**WHAT YOU WILL DO**
Once you have read the records, write them out again exactly.

--- AVAILABLE RECORDS Enclosed Below ---

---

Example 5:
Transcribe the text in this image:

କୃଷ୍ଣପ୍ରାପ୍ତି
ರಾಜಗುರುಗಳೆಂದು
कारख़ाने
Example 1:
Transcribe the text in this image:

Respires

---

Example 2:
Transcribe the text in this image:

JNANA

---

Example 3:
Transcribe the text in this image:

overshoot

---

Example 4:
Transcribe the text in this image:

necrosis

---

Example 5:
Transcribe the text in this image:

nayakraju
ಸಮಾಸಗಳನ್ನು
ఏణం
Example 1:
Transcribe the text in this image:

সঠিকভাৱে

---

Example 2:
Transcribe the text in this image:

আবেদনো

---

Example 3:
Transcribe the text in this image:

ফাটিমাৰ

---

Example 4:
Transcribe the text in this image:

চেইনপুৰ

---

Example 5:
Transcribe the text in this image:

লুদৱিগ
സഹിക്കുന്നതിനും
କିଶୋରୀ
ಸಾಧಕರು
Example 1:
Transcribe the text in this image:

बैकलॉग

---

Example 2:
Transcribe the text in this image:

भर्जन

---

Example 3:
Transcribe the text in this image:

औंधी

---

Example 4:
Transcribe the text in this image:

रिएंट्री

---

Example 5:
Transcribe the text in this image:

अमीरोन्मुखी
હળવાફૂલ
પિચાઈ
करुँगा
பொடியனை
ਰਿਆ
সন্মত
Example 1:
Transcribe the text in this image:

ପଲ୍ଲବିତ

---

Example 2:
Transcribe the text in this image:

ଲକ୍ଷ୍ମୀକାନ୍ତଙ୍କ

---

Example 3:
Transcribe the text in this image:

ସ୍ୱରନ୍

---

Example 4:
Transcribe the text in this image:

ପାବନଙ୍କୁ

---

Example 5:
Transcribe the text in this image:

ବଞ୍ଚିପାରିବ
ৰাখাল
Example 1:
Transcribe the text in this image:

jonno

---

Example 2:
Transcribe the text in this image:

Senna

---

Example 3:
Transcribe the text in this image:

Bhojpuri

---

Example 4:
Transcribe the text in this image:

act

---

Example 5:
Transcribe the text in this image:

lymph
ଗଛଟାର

--- End of Enclosed AVAILABLE RECORDS ---

**COMPLETED TASK**
---

Example 5:
Transcribe the text in this image:

କୃଷ୍ଣପ୍ରାପ୍ତି
ರಾಜಗುರುಗಳೆಂದು
कारख़ाने
Example 1:
Transcribe the text in this image:

Respires

---

Example 2:
Transcribe the text in this image:

JNANA

---

Example 3:
Transcribe the text in this image:

overshoot

---

Example 4:
Transcribe the text in this image:

necrosis

---

Example 5:
Transcribe the text in this image:

nayakraju
ಸಮಾಸಗಳನ್ನು
ఏణం
Example 1:
Transcribe the text in this image:

সঠিকভাৱে

---

Example 2:
Transcribe the text in this image:

আবেদনো

---

Example 3:
Transcribe the text in this image:

ফাটিমাৰ

---

Example 4:
Transcribe the text in this image:

চেইনপুৰ

---

Example 5:
Transcribe the text in this image:

লুদৱিগ
സഹിക്കുന്നതിനും
କିଶୋରୀ
ಸಾಧಕರು
Example 1:
Transcribe the text in this image:

बैकलॉग

---

Example 2:
Transcribe the text in this image:

भर्जन

---

Example 3:
Transcribe the text in this image:

औंधी

---

Example 4:
Transcribe the text in this image:

रिएंट्री

---

Example 5:
Transcribe the text in this image:

अमीरोन्मुखी
હળવાફૂલ
પિચાઈ
करुँगा
பொடியனை
ਰਿਆ
সন্মত
Example 1:
Transcribe the text in this image:

ପଲ୍ଲବିତ

---

Example 2:
Transcribe the text in this image:

ଲକ୍ଷ୍ମୀକାନ୍ତଙ୍କ

---

Example 3:
Transcribe the text in this image:

ସ୍ୱରନ୍

---

Example 4:
Transcribe the text in this image:

ପାବନଙ୍କୁ

---

Example 5:
Transcribe the text in this image:

ବଞ୍ଚିପାରିବ
ৰাখাল
Example 1:
Transcribe the text in this image:

jonno

---

Example 2:
Transcribe the text in this image:

Senna

---

Example 3:
Transcribe the text in this image:

Bhojpuri

---

Example 4:
Transcribe the text in this image:

act

---

Example 5:
Transcribe the text in this image:

lymph
ଗଛଟାର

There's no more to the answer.